Aufgabe A:
Gib an, wie viele Zeilen der Auflistung die Zeichenfolge "tuplet" enthalten, und nenne nur die Zahl. Groß- und Kleinschreibung zählen.
___ Text ___
Dieser Plan zeigt die Haupteinrichtungen der Kanadier auf dem Flugplatz. Neben Militäranlagen gab es auch Einkaufsmöglichkeiten, Sportanlagen und ein Kino. Weiter nördlich befanden sich die Start- und Landebahn und die Hangars. Fotos: Stadtarchiv Foto: Lahrer Zeitung

Erst Starfighter, dann Transportmaschinen: Wie die kanadischen Streitkräfte das Lahrer Flugplatzareal nutzten

Von Mark Alexander

Lahr. Mit ihrem Abzug haben die Kanadier den Lahrern eine entscheidende Frage hinterlassen: Was wird aus dem Flugplatz? Sie ist bis heute nicht abschließend beantwortet. Die "Lahrer Zeitung" blickt zurück in die Geschichte des Areals.

Mehr als 100 Jahre ist es her, dass Lahr zum Standort der dritten Kompanie des Luftschifferbataillons IV bestimmt wurde. Damals waren Zeppelinflüge in Lahr kein seltener Anblick. 1913 stellte die Stadt das Gelände neben dem Artillerieexerzierplatz westlich von Dinglingen zur Verfügung. 1914 entstand eine Zeppelinhalle, die allerdings nie ein Luftschiff beherbergte. Auch in der Zwischenkriegszeit blieben die Bemühungen der Stadt um einen Zeppelin-Flughafen erfolglos.

Nach dem Zweiten Weltkrieg, Ende 1946, wurde der Stab der ersten französischen Luftwaffendivision nach Lahr verlegt. Die Armee möbelte den kleinen Feldflugplatz auf. In dieser Zeit entstand die Betonlandebahn. In der Region regte sich Widerstand, auch weil der Hugsweierer Wald dem Ausbau zum Opfer fiel. Auch die Bewohner Langenwinkels dürften sich nur ungern an die folgenden Jahre erinnern. Sie litten besonders unter dem Fluglärm. Ende der 1960er-Jahre wurde das Dorf umgesiedelt – trotz heftiger Widerstände.

Düsenjägerlärm, Aufklärerstaffeln und Millioneninvestitionen

"Dem Hass folgten Freundschaft und Achtung", titelte die "Lahrer Zeitung" am 7. September 1967. Das Zitat stammte von Colonel Saint Macary, der in Lahr an die Zeit des Zweiten Weltkriegs erinnerte. Letztmals donnerten an diesem Tag französische Düsenjäger über den Flugplatz. Der Grund war Frankreichs Austritt aus der Nato. Um 15 Uhr wurde die französische Trikolore eingeholt und die kanadische Flagge gehisst. Eine Stunde später hatten die Kanadier das Kommando auf dem Lahrer Flugplatz übernommen. Frankreich hatte den kanadischen Truppen den Standort als Ersatz für ihr europäisches Hauptquartier in Metz und die Basis in Marville angeboten.
___
Aufgabe B:
Beantworte zum Text über den Lahrer Flugplatz diese Fragen:
(i) In welchem Jahr stellte die Stadt das Gelände neben dem Artillerieexerzierplatz zur Verfügung?
(ii) Welches Dorf wurde Ende der 1960er-Jahre umgesiedelt?
(iii) Um wie viel Uhr wurde die französische Trikolore eingeholt?
___ Extrahierte Angaben ___
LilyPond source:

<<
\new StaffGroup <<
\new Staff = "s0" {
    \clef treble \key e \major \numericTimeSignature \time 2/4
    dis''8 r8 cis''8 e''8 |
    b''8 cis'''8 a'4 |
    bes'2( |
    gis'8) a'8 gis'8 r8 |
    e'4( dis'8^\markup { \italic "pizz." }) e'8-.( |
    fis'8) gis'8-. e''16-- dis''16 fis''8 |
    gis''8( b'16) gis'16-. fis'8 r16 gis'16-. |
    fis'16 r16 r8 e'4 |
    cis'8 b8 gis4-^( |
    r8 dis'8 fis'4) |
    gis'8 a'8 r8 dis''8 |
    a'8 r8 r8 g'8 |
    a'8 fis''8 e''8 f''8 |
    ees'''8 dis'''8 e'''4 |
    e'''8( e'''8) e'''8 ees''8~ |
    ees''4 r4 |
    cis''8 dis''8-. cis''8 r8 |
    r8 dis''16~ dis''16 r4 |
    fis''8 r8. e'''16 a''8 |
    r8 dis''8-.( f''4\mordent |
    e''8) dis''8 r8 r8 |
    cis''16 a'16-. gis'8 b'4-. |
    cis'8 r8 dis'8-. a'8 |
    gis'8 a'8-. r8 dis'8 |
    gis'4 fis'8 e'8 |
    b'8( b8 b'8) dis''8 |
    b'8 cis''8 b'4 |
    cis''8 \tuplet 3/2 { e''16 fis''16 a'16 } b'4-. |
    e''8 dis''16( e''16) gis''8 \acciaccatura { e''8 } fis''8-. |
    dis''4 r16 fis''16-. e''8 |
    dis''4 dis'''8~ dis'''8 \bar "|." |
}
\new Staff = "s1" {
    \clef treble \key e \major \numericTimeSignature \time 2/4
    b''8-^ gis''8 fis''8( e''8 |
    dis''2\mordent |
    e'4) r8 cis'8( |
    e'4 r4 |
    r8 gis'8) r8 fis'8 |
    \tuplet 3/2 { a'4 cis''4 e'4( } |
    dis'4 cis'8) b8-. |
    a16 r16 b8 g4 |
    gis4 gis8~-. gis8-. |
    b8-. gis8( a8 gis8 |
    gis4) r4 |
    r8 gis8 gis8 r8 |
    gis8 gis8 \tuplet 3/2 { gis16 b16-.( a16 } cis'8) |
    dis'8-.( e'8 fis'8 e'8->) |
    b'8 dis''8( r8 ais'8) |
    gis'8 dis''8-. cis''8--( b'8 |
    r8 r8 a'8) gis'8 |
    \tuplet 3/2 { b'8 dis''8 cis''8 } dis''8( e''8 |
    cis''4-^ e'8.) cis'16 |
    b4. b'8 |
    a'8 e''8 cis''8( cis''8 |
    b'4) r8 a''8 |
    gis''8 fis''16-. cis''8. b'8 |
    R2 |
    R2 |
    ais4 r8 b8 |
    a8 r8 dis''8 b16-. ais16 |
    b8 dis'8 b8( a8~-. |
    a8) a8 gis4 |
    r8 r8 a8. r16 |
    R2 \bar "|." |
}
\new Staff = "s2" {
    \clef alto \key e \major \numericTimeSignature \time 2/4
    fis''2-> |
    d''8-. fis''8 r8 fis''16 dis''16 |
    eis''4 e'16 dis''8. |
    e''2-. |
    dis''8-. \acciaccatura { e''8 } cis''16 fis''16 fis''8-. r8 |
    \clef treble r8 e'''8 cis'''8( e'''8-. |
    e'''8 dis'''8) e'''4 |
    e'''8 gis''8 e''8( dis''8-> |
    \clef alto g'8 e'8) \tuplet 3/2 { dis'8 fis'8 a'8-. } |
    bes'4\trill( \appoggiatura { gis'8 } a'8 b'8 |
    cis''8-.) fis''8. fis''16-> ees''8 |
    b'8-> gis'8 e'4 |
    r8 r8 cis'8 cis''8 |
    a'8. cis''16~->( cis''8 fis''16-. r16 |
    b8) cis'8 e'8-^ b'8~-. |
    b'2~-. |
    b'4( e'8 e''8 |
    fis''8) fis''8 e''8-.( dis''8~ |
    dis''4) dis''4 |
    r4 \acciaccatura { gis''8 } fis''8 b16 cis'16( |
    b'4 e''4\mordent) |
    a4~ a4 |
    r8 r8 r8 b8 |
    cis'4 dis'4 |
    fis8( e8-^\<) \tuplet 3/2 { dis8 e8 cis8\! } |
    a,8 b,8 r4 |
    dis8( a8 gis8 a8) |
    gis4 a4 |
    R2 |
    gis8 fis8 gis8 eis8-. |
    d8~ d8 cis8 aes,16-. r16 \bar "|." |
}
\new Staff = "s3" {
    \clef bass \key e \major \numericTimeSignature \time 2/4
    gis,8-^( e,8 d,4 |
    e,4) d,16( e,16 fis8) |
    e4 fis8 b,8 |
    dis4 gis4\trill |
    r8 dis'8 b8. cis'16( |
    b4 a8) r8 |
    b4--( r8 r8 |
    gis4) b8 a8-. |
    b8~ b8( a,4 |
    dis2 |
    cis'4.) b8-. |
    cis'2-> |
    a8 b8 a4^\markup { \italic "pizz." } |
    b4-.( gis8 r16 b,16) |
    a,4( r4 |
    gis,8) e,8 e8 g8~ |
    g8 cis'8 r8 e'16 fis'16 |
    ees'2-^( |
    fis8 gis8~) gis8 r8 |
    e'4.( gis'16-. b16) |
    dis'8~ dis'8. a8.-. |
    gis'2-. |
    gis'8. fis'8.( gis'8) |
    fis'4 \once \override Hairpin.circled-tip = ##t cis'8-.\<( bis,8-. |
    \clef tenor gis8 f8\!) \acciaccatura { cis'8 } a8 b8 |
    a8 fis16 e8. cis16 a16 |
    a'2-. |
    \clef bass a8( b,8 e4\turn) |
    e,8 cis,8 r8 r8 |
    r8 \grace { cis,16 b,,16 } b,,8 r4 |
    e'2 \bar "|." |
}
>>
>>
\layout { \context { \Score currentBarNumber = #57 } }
___
Lösung A:
6

Lösung B:
(i) 1913
(ii) Langenwinkel
(iii) Um 15 Uhr